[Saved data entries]
#####
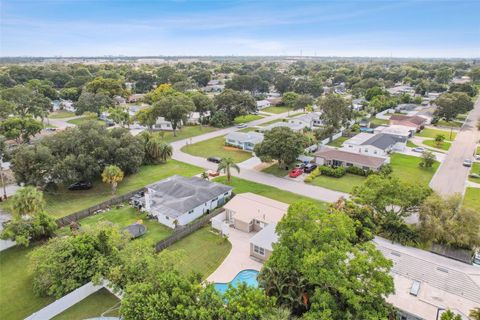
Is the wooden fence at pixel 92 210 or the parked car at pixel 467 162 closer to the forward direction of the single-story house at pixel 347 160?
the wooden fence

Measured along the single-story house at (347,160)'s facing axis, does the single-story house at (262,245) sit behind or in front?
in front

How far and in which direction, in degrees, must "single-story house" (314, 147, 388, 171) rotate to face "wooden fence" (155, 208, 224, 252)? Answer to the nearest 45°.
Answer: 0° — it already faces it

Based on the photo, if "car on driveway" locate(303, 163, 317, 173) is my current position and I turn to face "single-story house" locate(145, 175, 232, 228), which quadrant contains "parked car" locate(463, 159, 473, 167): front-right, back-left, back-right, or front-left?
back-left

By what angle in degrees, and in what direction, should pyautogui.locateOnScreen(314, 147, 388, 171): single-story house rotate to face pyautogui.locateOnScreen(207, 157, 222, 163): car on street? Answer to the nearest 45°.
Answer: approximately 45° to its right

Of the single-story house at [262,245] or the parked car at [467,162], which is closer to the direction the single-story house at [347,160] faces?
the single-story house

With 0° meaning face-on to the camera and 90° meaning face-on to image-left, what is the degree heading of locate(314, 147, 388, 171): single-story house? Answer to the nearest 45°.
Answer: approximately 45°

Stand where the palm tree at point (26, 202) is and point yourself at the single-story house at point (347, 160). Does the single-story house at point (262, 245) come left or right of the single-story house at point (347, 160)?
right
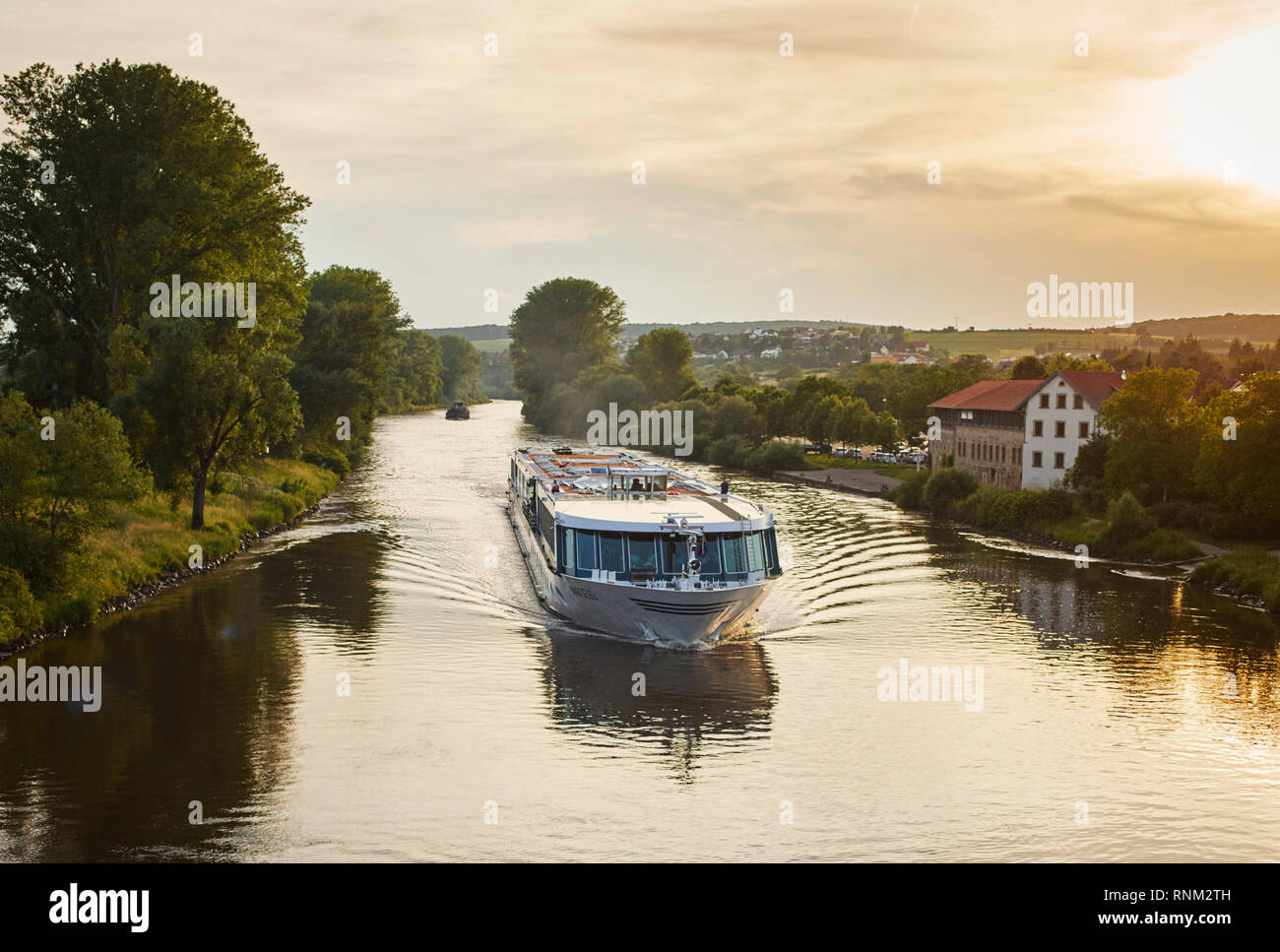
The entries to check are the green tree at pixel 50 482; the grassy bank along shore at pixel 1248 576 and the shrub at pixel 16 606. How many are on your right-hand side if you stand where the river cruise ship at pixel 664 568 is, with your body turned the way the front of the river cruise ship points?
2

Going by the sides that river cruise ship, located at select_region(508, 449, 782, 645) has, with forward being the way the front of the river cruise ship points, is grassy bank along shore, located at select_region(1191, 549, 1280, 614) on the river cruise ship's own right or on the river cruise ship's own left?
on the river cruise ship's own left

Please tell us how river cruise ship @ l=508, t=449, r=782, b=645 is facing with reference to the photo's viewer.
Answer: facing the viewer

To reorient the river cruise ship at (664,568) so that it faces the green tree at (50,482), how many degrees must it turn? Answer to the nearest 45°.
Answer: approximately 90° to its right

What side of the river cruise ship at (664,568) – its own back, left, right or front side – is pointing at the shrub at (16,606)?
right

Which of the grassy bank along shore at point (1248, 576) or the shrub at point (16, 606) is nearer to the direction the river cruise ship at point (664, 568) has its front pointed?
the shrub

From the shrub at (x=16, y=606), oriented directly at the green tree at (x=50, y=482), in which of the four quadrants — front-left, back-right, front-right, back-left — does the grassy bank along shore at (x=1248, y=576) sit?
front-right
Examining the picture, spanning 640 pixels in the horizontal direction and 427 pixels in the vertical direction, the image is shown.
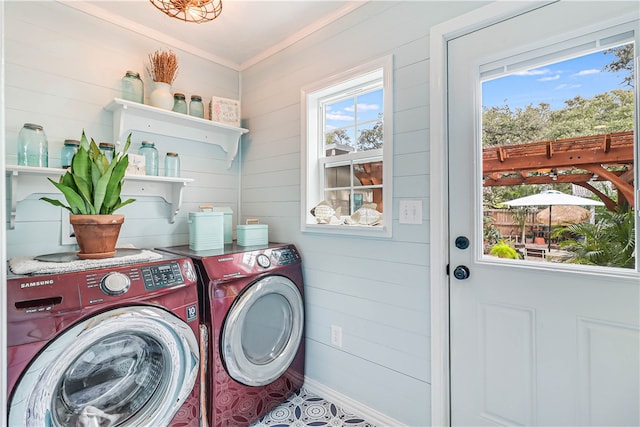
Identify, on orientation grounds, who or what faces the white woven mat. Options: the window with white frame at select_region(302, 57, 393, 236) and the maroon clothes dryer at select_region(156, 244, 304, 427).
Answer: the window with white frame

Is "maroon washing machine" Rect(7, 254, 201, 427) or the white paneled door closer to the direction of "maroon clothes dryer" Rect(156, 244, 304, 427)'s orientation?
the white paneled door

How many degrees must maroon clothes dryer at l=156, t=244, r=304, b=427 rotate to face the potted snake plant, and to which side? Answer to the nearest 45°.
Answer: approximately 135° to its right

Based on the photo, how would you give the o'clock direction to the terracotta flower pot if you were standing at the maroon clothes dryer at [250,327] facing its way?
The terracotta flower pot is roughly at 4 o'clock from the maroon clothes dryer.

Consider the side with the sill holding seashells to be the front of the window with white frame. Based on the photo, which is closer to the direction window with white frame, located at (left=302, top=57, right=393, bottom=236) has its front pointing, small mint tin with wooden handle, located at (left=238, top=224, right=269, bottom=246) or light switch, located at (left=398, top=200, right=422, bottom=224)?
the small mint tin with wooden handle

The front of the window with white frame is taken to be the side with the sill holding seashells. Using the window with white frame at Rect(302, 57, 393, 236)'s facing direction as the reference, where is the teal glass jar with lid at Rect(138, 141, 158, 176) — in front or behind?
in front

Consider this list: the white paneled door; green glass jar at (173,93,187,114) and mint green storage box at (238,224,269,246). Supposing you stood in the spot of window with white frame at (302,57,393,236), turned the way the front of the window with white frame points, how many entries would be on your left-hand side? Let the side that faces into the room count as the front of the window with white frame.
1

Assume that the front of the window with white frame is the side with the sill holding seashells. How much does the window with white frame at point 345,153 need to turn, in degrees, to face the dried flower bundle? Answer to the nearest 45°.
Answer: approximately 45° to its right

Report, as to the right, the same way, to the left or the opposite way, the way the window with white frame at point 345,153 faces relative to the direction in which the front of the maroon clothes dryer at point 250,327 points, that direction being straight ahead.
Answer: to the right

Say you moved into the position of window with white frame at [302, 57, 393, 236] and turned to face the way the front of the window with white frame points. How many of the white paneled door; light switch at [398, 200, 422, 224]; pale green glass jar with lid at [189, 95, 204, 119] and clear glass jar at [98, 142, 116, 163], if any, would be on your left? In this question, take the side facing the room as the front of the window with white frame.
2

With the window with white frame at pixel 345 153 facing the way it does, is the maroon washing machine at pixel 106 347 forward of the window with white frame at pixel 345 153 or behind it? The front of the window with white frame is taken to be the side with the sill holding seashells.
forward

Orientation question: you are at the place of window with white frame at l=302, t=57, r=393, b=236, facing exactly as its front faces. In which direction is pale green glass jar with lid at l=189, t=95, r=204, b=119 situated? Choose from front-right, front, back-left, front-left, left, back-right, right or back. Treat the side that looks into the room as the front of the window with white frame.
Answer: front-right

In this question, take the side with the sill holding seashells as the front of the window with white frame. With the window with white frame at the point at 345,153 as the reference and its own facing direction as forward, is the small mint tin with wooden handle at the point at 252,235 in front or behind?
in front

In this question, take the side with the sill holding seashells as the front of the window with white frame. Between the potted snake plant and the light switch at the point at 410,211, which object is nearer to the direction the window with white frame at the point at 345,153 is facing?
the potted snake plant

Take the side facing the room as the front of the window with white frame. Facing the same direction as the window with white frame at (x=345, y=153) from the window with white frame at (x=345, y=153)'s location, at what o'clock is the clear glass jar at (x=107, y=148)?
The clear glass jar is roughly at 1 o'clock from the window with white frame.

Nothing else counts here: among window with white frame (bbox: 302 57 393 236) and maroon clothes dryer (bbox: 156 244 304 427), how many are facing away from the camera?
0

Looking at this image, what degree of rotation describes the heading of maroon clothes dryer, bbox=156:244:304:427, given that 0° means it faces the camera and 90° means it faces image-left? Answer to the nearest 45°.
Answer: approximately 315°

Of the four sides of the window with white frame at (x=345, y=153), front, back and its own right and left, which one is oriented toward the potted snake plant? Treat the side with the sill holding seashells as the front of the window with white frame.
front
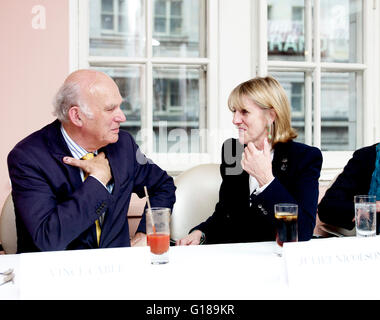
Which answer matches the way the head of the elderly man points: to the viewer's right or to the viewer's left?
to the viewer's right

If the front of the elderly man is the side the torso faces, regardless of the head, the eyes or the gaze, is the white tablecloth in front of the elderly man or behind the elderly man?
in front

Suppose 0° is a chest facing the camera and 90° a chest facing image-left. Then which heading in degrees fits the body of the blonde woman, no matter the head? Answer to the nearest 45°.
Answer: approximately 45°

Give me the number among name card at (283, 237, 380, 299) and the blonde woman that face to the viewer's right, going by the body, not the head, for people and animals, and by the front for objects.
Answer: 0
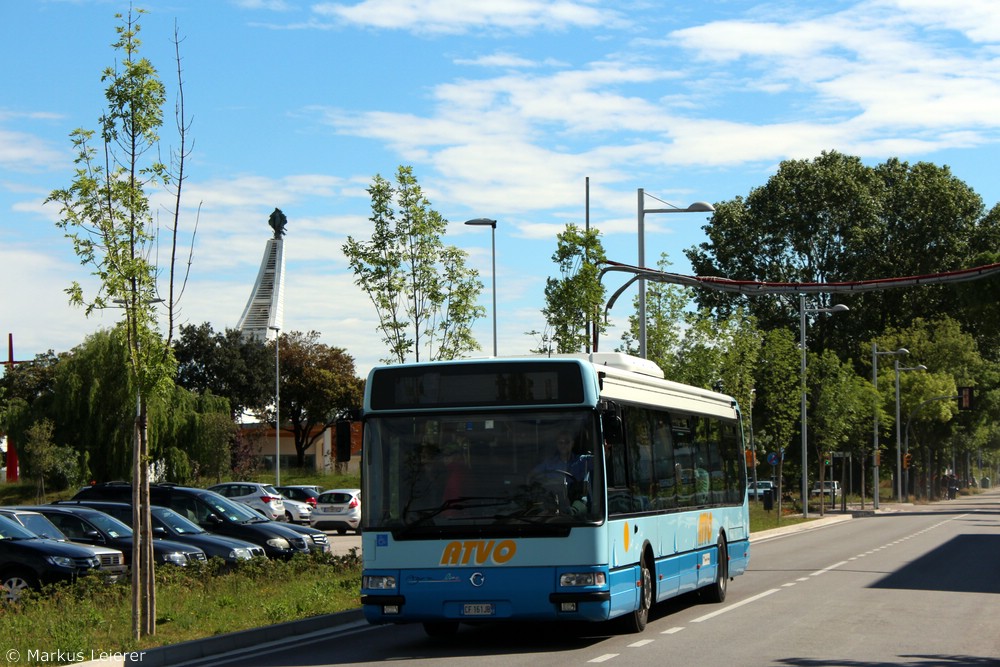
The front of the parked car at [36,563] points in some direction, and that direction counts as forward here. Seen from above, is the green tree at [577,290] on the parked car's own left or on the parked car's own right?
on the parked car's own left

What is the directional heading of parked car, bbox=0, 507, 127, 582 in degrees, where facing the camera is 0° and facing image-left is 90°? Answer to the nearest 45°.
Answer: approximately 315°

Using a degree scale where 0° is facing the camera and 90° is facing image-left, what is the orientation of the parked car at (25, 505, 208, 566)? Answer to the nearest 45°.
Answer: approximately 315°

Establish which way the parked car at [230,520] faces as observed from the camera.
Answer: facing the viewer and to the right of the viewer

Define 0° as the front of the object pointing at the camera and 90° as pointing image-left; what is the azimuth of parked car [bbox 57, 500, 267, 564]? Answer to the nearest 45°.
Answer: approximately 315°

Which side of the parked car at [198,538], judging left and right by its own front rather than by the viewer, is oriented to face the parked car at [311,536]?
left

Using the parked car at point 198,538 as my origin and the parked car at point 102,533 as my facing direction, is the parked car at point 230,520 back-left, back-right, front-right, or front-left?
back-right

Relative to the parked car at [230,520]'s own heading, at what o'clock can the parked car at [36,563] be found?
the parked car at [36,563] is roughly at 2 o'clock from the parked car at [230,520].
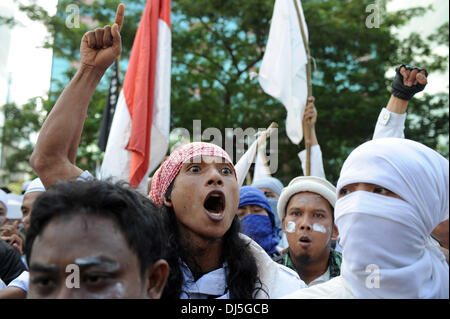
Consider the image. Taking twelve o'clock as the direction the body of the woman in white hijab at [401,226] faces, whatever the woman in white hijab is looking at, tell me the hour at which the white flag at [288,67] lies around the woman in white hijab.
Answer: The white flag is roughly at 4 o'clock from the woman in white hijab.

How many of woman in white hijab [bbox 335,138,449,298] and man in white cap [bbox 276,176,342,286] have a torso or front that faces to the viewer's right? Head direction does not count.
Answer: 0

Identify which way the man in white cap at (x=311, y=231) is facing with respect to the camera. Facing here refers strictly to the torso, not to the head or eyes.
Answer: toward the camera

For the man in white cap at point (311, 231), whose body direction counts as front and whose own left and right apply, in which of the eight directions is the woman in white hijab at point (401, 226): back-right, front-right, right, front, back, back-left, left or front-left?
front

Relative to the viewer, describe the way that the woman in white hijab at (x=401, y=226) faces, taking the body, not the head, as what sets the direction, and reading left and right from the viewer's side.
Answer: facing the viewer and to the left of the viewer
#####
* [EXERCISE BRIEF]:
Render the lines from the one containing "Using a degree" through the one containing "Answer: facing the viewer and to the right", inclusive, as a Markdown table with the columns Row and Line, skipping blank lines.

* [FINAL ANSWER]:
| Row | Line |
|---|---|
| 1 | Using a degree scale where 0° is facing the camera and 90° is facing image-left, what is the orientation of the parked car at (25, 505, 208, 566)? Answer to the nearest 45°. |
| 2 | Answer: approximately 315° |
| 3 | Establish which way the parked car at [230,520] faces as observed from the camera. |
| 4 | Answer: facing the viewer and to the right of the viewer |